I also became sensitive, because of the ‘archival turn’ in historical studies, to the material and memorial aspects to these lists: why were they created in the form they were, some on paper, some on parchment, some with signs of being ‘spiked’ (i.e. finished with, job done), others sown together for preservation? When were they put together in a single file? How does the recording of these names relate to the history of personal identity, which has grown very recently (as the issue of proving and faking identity have become a contemporary concern)? I tried to address these questions in the article.
Finding the spot
Identifying the many placenames that policemen came from (or claimed to come from) proved to be a difficult task. I realised that I had to work not with the spelling as written, but with the sound as spelled: what was recorded was an Italian notary’s rendering of a placename uttered by a German or a Bosnian. And some of the places that the police came from seemed really unusual and unlikely: the most unusual – and I didn’t include this in the article in Social History – was John the son of Henry from ‘Baldachi’ in 1420. Now, according to authoritative sources, Baldacho is identified as Baghdad! I found it impossible to believe that a man from Baghdad, presumably adopting a Christian name, could have found his way into a police platoon in fifteenth century Bologna. Hence the exclusion: his identity did not seem soundly established. Nevertheless, I’m now reconsidering this as a possibility because of other info that I’ve come across on ‘unlikely migrations’: Serena Ferente, at an IHR seminar on the Storia mondiale d’Italia, mentioned the tomb in Yangzhou, China, of a Genoese woman, dated 1342 (discovered as long ago as 1951). If a Genoese woman could die and be buried in Yangzhou, could a man from Baghdad work in Bologna? Also, I’ve now had the chance to look at podestà staff lists in other Italian cities, and in Perugia, for example, there were policemen from Ethiopia, Syria and ‘India’ (a vague label for somewhere Asiatic). So the migration story of police platoons in fifteenth century Italy becomes even richer! For now, though, my new Social History article provides a full discussion of the Bolognese lists in relation to the scholarship on the themes of migration and policing systems, and examines the issues of personal identity, possible fraud, and the international market in labour, and has things to say about uniforms, musicians and public executioners.

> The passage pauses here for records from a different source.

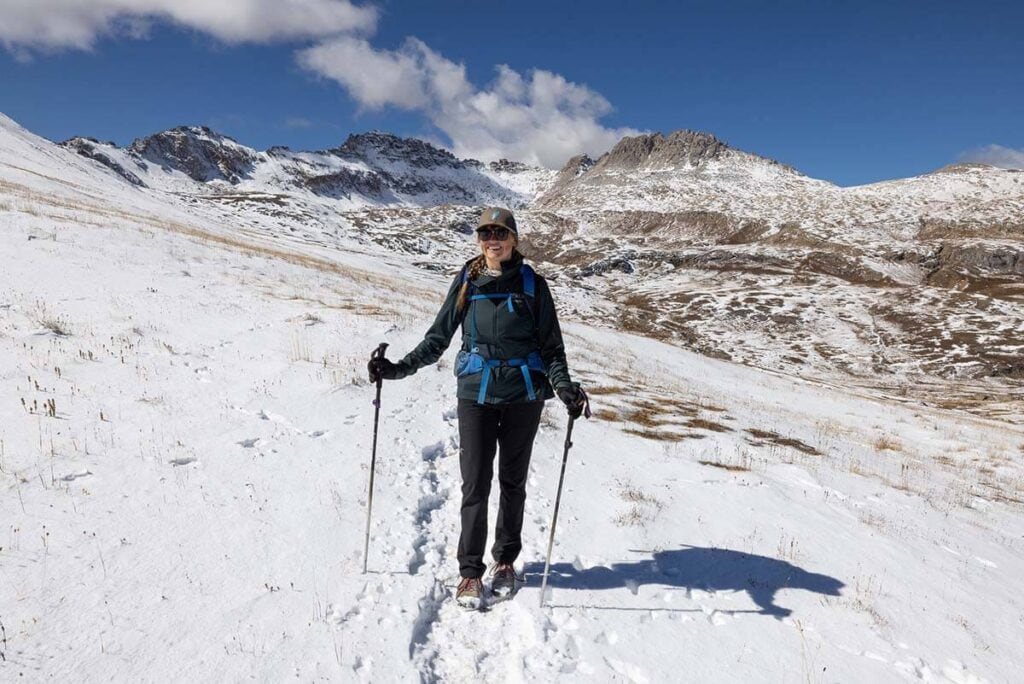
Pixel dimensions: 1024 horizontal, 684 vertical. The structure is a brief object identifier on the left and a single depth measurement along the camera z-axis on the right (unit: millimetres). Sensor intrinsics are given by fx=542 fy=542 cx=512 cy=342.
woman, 5227
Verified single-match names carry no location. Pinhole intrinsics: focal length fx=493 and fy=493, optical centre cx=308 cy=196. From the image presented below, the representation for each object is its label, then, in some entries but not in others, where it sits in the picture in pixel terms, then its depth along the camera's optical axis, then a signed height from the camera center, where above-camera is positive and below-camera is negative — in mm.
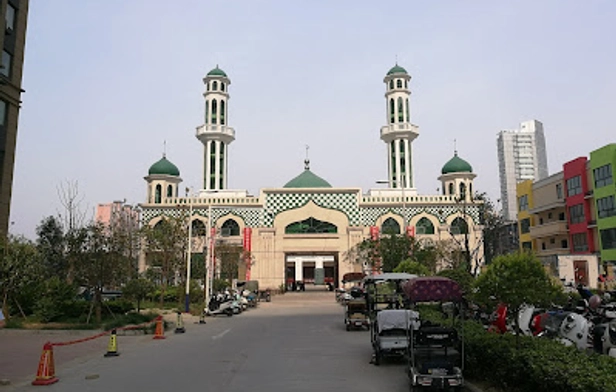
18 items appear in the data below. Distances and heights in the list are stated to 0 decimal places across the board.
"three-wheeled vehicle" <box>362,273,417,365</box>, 11094 -1121
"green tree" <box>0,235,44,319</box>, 18500 +130
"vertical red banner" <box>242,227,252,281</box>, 46125 +2233
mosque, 47781 +5928
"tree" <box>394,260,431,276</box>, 22906 -16
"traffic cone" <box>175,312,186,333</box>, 19094 -2247
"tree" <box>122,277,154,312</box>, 23422 -870
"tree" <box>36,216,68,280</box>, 35738 +2590
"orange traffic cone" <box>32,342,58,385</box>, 9664 -1973
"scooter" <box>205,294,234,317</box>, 27516 -2168
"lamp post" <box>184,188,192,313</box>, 26172 -1582
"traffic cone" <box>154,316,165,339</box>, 17409 -2165
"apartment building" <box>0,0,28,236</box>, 26266 +9618
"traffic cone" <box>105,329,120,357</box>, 13211 -2098
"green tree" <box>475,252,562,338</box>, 8672 -248
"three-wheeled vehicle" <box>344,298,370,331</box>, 18344 -1753
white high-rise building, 125062 +27339
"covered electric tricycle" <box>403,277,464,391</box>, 7926 -1516
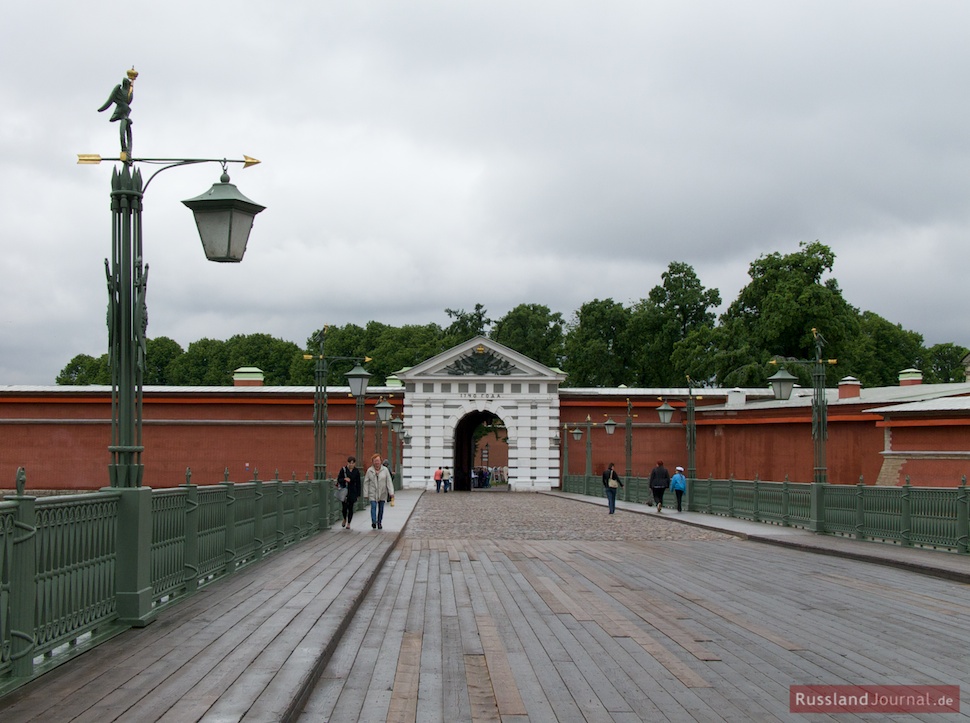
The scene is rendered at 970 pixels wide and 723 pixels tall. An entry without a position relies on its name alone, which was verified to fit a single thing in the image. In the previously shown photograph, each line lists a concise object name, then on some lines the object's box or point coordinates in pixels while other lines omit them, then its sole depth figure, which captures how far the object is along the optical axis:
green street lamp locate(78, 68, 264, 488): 9.28
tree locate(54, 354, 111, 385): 104.25
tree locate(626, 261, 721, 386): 77.62
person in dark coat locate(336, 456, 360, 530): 24.25
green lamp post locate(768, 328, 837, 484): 23.89
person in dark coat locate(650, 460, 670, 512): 33.06
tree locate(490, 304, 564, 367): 90.81
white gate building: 60.62
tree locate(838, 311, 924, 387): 78.06
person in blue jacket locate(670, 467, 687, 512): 33.00
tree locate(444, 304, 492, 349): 98.50
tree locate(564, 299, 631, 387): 80.50
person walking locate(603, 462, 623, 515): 33.53
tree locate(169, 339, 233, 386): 100.56
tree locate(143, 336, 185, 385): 103.88
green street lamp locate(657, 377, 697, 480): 35.22
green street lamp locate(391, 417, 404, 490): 54.66
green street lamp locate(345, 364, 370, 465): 28.01
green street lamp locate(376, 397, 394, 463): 37.25
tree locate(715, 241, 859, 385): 60.66
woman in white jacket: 23.58
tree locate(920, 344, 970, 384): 96.12
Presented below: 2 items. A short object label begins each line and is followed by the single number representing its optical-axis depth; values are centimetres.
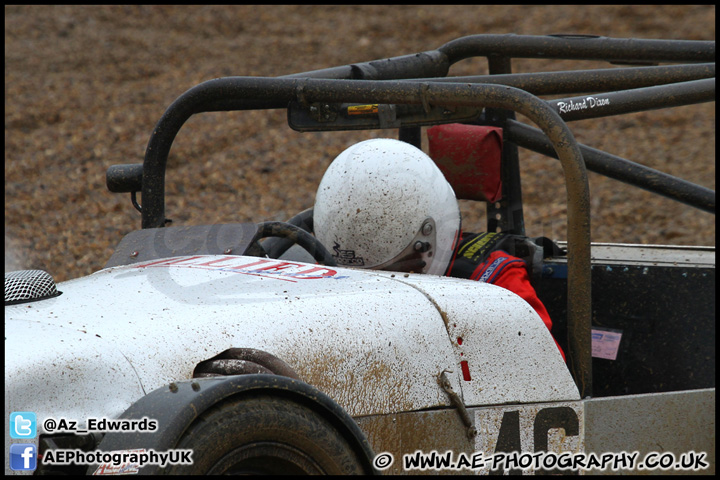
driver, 1168
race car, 1114
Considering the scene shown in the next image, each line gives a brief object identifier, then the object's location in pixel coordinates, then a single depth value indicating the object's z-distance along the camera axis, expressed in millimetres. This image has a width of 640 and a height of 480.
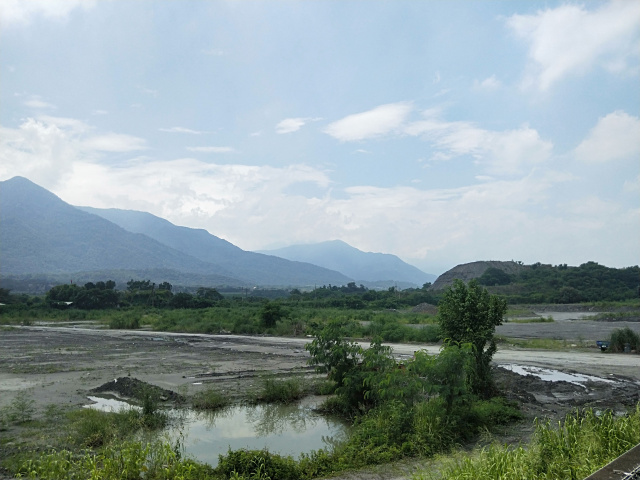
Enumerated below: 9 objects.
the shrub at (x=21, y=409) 12633
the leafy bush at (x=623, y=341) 25562
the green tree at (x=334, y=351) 12789
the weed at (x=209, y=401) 14250
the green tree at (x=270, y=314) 46031
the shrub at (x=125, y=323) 54875
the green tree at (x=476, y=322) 13047
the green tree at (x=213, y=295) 101700
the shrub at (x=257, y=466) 8070
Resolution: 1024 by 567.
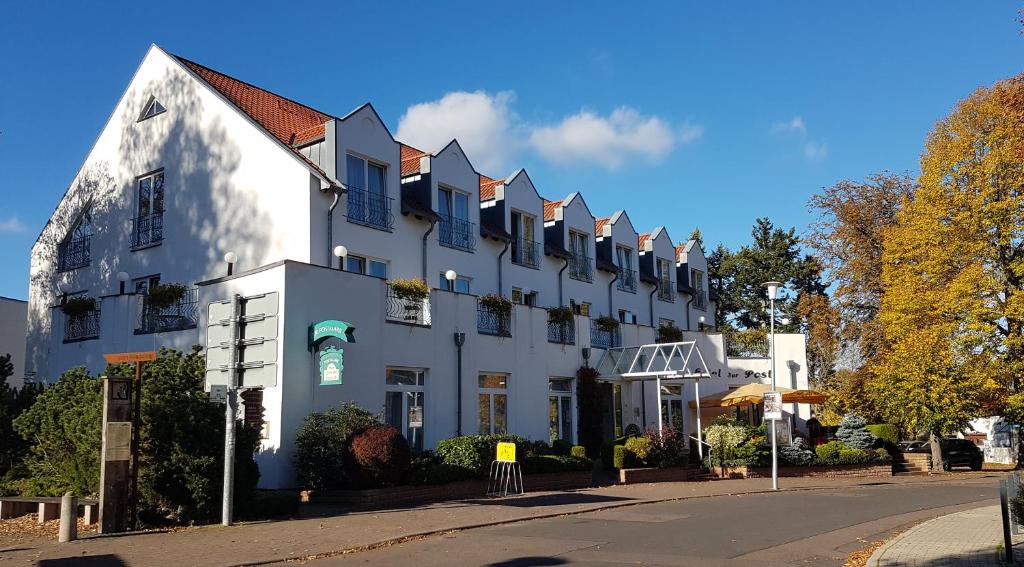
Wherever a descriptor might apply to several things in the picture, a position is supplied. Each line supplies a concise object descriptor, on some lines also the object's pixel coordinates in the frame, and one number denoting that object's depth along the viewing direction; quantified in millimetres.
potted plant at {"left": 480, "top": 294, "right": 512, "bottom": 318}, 25219
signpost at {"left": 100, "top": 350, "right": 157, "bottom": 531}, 14172
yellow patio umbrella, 32062
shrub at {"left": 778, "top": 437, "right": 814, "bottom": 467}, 28719
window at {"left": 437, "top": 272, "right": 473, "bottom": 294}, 26708
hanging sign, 23734
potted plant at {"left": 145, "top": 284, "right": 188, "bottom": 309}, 22688
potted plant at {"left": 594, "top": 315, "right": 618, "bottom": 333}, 30766
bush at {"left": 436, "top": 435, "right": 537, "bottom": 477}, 19984
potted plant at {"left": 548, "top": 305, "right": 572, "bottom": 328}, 28281
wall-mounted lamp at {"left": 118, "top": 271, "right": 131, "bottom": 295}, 25270
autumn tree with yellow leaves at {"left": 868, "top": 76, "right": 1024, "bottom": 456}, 31500
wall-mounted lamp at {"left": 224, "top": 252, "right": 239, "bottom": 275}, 22228
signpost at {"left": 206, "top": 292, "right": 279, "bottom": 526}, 14445
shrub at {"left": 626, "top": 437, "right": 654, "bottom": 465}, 25266
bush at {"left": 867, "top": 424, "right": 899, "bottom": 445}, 35469
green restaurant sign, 18047
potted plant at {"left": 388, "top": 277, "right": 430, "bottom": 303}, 22297
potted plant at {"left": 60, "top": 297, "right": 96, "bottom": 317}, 25109
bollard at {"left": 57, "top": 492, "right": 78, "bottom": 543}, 12750
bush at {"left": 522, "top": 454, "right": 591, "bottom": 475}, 21845
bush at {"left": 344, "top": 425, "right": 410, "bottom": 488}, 17734
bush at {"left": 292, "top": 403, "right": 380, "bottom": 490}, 18406
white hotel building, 20812
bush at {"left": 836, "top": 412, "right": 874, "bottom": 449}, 32156
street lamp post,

Trevor Dean is professor of History at the University of Roehampton, t.dean@roehampton.ac.uk. His latest book is Murder in Renaissance Italy (Cambridge, 2017), edited with Professor Kate Lowe. He has published articles in recent years on plague and crime (Continuity and Change, 30, 2015), sodomy (Renaissance Studies, 31, 2017), suicide (Historical Research, 90, 2017) and Jews (Jewish History, 31, 2018).
References
[1] ‘Gender and insult in an Italian city: Bologna in the later Middle Ages’, Social History, 29 (2004), 217-31.
[2] ‘Eight varieties of homicide: Bologna in the 1340s and 1440s’, in T. Dean and K.J.P. Lowe (eds), Murder in Renaissance Italy (Cambridge, 2017), 83-105.
[3] Due acknowledgement to H. Manikowska, ‘Il controllo sulle città: le istituzioni dell’ordine pubblico nelle città italiane dei secoli XIV e XV’, in Città e servizi sociali nell’Italia dei secoli XII-XV (Pistoia, 1990), 481-511, which uses similar lists briefly to describe police recruitment in fourteenth-century Florence.